Gen. Abolfazl Shekarchi, a spokesman for Iran’s armed forces, accused Trump of “bullying” and said the American president should focus on caring for US service members infected with the coronavirus. The US military has more than 3,500 confirmed cases of coronavirus, and at least two service members have succumbed to COVID-19, the disease the virus causes.

The space launch has potentially bigger implications for conflict with Iran. US officials believe it is intended to advance Iran’s development of intercontinental-range ballistic missiles that could threaten the US.

Using a mobile launcher at a new site, the Guard said it put a “Noor,” or “Light,” satellite into a low orbit circling the Earth. Iranian state TV late Wednesday showed footage of what it said was the satellite, and said it had orbited the earth within 90 minutes. State TV said the satellite’s signals were being received.

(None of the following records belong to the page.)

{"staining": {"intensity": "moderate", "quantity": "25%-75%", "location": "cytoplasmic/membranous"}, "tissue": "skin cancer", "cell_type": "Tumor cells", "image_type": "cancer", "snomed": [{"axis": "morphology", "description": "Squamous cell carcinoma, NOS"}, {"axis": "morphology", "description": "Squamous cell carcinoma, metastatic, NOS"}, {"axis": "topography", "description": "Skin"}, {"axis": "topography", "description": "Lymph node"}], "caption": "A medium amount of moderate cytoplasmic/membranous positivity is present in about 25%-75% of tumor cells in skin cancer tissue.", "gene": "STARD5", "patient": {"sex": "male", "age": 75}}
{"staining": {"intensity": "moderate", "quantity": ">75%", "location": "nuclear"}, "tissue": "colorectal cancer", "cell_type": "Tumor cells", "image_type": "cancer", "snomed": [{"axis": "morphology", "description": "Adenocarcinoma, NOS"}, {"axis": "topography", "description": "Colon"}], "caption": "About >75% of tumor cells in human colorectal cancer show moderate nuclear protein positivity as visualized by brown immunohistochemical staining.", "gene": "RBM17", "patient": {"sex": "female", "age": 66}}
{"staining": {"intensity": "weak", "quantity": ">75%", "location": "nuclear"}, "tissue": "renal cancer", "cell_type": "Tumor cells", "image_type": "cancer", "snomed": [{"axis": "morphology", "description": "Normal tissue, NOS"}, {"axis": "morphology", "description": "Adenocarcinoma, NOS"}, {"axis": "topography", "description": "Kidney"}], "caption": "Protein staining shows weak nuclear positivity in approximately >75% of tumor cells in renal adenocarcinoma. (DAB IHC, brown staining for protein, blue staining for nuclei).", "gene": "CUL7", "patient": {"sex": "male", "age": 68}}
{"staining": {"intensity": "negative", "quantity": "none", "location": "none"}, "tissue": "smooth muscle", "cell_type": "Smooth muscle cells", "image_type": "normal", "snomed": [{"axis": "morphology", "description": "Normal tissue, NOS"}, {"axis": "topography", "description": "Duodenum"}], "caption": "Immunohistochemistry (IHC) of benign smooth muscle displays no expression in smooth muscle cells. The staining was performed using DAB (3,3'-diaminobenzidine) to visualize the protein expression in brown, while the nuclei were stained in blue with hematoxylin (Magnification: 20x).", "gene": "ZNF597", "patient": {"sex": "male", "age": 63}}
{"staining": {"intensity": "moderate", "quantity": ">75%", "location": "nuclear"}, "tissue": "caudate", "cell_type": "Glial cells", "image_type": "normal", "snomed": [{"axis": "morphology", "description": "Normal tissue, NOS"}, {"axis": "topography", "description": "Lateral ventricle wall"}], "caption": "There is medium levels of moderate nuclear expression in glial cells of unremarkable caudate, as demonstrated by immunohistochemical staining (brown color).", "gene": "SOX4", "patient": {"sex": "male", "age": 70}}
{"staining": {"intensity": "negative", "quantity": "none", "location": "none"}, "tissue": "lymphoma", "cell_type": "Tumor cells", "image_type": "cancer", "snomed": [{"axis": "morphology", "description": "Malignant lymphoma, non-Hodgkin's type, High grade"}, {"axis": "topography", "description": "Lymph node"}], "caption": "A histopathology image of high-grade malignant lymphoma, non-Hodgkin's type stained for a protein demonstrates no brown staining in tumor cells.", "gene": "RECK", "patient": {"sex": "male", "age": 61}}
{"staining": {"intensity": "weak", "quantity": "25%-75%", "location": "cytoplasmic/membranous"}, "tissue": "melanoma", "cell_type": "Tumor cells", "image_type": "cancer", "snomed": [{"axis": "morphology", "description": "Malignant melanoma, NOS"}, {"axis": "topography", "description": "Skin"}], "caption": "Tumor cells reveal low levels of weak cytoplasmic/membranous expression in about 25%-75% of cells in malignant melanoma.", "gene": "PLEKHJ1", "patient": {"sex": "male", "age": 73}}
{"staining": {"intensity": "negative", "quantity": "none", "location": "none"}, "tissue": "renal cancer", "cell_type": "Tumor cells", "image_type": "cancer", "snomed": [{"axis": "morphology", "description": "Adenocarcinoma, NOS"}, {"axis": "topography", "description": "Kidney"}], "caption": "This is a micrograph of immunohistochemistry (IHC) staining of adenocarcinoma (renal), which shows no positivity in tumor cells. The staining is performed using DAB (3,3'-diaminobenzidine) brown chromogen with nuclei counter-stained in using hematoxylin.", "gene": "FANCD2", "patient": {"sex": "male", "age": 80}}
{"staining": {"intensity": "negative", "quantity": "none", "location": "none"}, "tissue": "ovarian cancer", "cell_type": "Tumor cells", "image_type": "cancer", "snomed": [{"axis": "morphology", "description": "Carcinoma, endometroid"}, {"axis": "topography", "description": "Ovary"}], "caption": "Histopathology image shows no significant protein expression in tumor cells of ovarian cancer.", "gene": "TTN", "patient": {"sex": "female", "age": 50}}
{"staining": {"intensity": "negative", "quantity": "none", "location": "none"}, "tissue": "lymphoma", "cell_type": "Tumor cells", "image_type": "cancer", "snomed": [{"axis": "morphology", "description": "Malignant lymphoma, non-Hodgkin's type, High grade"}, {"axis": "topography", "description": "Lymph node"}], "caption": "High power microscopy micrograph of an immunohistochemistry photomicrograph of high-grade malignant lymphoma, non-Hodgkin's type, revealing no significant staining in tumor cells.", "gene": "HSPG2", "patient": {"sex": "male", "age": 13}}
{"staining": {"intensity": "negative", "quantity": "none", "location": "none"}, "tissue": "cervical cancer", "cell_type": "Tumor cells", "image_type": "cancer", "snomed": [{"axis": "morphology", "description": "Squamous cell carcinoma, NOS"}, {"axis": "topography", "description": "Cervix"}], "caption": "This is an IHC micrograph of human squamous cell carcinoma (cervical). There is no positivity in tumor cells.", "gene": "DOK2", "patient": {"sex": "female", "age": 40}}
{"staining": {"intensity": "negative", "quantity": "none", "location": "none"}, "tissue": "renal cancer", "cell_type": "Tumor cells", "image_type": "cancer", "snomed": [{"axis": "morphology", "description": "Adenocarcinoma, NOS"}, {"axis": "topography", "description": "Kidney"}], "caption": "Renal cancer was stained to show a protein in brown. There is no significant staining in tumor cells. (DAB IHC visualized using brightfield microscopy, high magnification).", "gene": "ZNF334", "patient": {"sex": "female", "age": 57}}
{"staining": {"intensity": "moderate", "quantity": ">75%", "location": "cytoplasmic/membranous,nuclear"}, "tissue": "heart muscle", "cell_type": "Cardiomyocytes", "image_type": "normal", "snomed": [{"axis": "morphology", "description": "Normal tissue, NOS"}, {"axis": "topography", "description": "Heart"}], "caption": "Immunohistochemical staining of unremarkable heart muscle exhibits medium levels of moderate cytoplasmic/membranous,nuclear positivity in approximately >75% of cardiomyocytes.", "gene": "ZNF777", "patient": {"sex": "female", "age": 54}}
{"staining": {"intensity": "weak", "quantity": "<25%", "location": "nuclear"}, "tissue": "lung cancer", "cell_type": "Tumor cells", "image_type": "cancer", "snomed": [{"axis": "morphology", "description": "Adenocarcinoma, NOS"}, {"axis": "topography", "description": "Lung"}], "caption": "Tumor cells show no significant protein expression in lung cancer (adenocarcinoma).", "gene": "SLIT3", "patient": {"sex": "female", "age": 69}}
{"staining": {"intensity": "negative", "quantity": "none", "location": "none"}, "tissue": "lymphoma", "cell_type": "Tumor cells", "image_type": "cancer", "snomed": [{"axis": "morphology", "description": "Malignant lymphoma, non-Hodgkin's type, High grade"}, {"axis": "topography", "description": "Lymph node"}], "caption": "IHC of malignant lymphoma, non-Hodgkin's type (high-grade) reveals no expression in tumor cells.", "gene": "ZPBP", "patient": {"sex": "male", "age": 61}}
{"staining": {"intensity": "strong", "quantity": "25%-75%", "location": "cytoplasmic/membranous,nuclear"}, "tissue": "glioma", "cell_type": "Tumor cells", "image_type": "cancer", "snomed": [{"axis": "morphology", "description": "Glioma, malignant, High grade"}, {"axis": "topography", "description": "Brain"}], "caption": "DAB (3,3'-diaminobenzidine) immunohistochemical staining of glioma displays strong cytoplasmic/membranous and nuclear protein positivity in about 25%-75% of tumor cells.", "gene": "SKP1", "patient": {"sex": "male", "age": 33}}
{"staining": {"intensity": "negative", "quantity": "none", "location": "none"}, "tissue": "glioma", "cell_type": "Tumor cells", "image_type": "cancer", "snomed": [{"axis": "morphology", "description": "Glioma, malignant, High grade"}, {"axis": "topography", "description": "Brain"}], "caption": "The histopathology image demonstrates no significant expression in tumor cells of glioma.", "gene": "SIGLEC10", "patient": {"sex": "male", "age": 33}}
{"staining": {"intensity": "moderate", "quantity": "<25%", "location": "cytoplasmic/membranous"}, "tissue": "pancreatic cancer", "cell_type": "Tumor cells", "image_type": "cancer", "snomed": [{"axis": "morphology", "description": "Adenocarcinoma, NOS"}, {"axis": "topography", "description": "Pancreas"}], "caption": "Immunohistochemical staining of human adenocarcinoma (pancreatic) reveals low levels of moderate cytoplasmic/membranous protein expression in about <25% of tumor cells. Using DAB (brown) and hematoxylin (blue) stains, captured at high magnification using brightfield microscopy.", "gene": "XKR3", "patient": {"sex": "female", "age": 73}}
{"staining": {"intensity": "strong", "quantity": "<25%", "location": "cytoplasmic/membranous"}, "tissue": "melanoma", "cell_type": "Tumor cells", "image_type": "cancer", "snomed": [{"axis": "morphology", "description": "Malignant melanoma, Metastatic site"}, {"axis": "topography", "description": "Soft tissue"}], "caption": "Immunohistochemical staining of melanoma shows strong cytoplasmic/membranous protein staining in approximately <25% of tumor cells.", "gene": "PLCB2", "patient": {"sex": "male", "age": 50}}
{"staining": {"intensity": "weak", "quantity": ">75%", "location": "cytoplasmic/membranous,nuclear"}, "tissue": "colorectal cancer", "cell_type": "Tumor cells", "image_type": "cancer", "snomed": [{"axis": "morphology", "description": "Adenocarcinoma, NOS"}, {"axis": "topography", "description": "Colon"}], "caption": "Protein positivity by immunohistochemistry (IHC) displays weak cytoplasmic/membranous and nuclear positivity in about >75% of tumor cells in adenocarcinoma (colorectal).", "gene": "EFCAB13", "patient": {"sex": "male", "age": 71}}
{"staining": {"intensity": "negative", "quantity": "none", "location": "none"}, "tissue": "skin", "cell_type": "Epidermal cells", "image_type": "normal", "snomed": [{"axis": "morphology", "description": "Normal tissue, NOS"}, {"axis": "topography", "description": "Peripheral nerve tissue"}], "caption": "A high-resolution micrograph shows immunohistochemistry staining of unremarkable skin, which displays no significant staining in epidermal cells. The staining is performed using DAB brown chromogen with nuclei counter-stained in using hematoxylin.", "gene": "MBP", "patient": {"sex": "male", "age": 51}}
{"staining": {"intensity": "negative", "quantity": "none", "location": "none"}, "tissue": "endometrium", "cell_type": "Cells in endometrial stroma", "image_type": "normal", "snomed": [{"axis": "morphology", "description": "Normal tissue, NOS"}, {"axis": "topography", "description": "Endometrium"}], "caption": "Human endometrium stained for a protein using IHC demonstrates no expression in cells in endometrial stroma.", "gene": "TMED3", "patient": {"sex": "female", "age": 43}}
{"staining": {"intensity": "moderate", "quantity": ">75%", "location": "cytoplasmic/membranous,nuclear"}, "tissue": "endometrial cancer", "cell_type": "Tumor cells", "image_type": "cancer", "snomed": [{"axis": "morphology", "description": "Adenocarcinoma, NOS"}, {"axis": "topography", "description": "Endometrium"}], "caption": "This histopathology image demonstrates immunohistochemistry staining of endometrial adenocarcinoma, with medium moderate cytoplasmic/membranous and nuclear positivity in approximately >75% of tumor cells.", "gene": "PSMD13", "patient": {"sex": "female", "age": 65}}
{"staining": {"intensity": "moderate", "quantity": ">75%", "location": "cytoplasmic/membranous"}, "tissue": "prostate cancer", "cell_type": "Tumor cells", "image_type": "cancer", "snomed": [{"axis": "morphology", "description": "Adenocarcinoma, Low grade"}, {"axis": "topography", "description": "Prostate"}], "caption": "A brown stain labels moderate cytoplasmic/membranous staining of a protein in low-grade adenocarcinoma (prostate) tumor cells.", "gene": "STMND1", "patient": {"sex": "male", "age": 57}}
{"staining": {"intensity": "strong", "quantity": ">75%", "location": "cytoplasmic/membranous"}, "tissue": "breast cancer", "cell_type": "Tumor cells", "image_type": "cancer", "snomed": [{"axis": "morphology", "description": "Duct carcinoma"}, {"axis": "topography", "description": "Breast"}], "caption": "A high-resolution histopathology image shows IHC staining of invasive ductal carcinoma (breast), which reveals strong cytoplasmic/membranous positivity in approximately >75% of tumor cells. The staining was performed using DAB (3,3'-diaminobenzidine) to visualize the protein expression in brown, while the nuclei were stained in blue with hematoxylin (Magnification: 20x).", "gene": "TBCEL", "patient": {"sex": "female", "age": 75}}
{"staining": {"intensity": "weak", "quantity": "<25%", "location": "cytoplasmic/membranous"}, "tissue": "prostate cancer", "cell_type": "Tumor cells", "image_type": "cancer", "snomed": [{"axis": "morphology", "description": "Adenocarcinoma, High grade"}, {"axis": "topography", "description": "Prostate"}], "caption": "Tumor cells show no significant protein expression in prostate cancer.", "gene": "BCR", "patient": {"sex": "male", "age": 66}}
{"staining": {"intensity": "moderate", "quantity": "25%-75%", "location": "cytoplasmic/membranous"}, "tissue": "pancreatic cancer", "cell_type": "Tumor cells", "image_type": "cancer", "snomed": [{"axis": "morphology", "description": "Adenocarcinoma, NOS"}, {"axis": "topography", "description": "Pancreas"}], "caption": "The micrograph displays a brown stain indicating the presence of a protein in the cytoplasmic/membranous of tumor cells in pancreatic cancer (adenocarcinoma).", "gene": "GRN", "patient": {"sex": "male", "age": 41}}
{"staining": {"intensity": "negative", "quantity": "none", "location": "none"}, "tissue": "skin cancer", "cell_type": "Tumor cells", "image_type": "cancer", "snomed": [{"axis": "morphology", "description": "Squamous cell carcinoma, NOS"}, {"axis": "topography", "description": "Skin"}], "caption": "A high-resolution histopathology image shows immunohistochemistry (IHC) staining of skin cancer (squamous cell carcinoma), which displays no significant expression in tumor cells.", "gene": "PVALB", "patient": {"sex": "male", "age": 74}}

US Secretary of State Mike Pompeo said the United Nations needs to evaluate whether the space launch was consistent with Security Council resolutions. “I don’t think it remotely is, and I think Iran needs to be held accountable for what it’s done,” Pompeo said.

In a letter Wednesday to Trump, 50 former senior US officials and experts on Iran accused Tehran of using COVID-19 as a reason to pressure the US to ease sanctions while continuing to spend money to bankroll malign activities in the region. The administration has repeatedly said humanitarian aid to Iran is not affected by the sanctions.

The letter called on Trump “to double down on the maximum pressure campaign to force the mullahs to spend their money on the Iranian people, not their nuclear ambitions, imperialism, and internal oppression.”